A decision on whether to open a formal investigation of potential war crimes committed in Afghanistan since 2003, including possible wrongdoing by U.S. personnel, has been delayed.

The decision on an investigation, which ICC Prosecutor Fatou Bensouda had said was “imminent” in November, was pushed back after prosecutors received “substantial” new information from Kabul.

In an email, Bensouda’s office said it had received a large amount of new information from the government of Afghanistan that could influence her decision.

In a preliminary examination, ICC prosecutors identified what it called “potential cases” among three groups of alleged perpetrators.

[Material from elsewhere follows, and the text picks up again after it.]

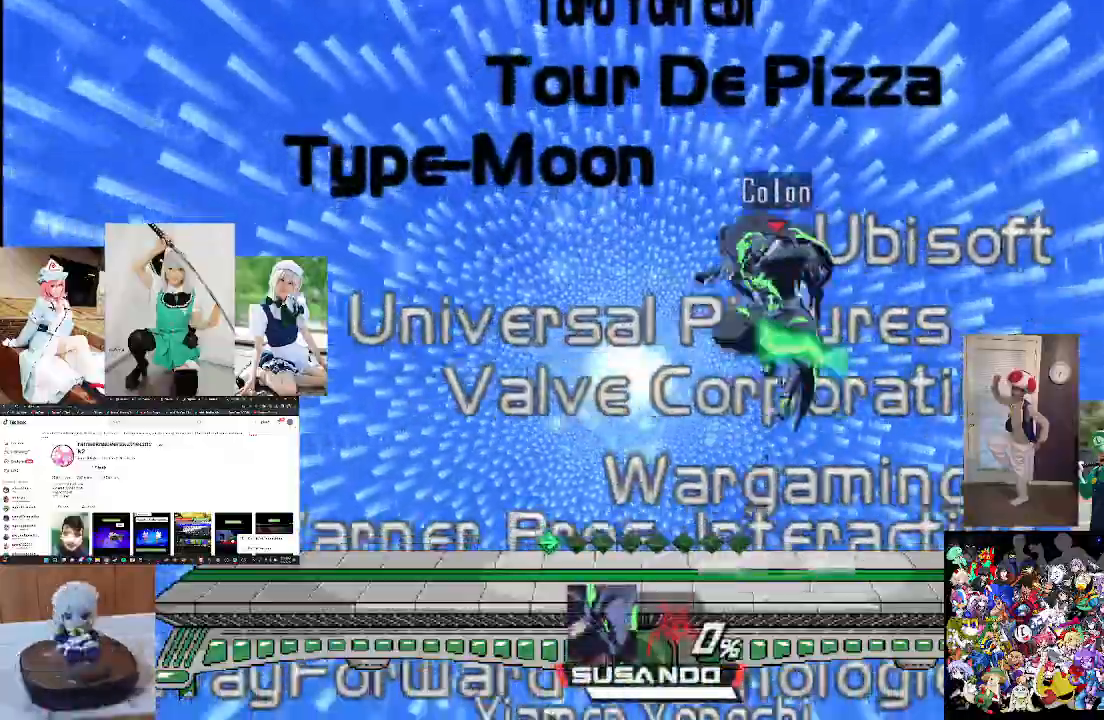
{"dt_ms": 1000, "buttons": ["A"], "left_stick": "left", "right_stick": "center"}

These are the Taliban and its affiliates, the Afghan authorities and members of the U.S. armed forces and the Central Intelligence Agency.

A formal investigation into whether crimes were committed by U.S. personnel in Afghanistan would hurt already tenuous relations between the ICC and the U.S., which is not a member of the court and has in the past vehemently opposed it.

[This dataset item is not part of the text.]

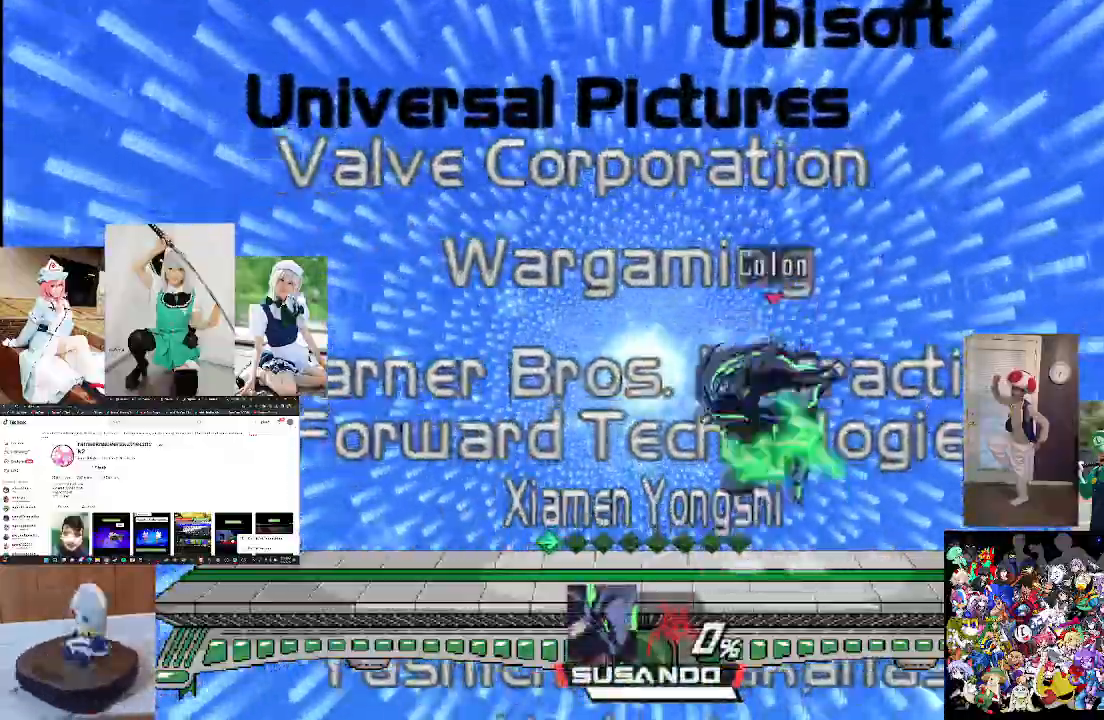
{"dt_ms": 1000, "buttons": [], "left_stick": "center", "right_stick": "up"}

Bensouda’s November report “triggered reaction, notably from the government of Afghanistan, which subsequently submitted substantial information to the office earlier this year,” prosecutors said in the email.

That information, which probably covered local prosecutions of alleged crimes, is now being carefully reviewed.
The ICC only has jurisdiction in situations where a member state such as Afghanistan is unwilling or unable to undertake prosecutions itself.

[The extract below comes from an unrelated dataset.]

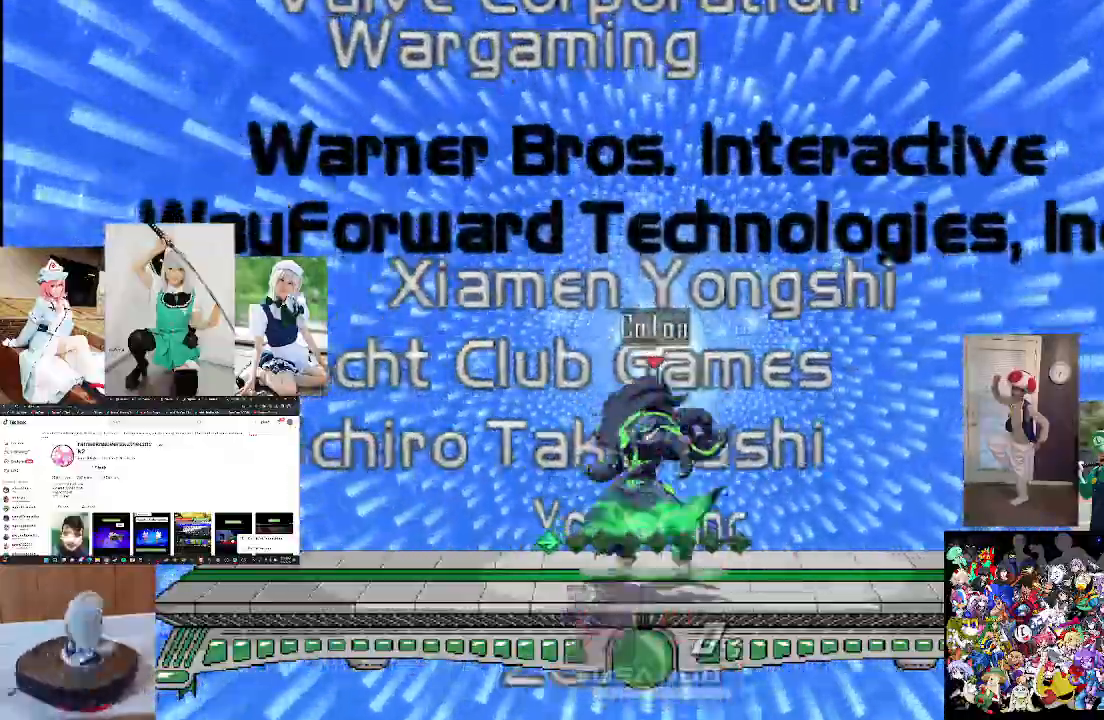
{"dt_ms": 1000, "buttons": [], "left_stick": "center", "right_stick": "center"}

“When this review is completed, the prosecutor will make a final decision on whether to request the pre-trial chamber authorisation to commence an investigation,” the prosecutor’s office said.

It gave no timetable.

“This has to be seen as a step down by the prosecutor’s office,” said Kevin Heller, an expert on the ICC and international law at Amsterdam University.

“It is very rare for Bensouda to say a decision is imminent and then not to follow through: her statements are usually carefully measured and deliberate,” he said.

All NATO members contributed to the International Security Assistance Force mission to Afghanistan that ran from 2001 until 2016.

Forces from the U.S. and other countries remain in the country on a NATO training exercise.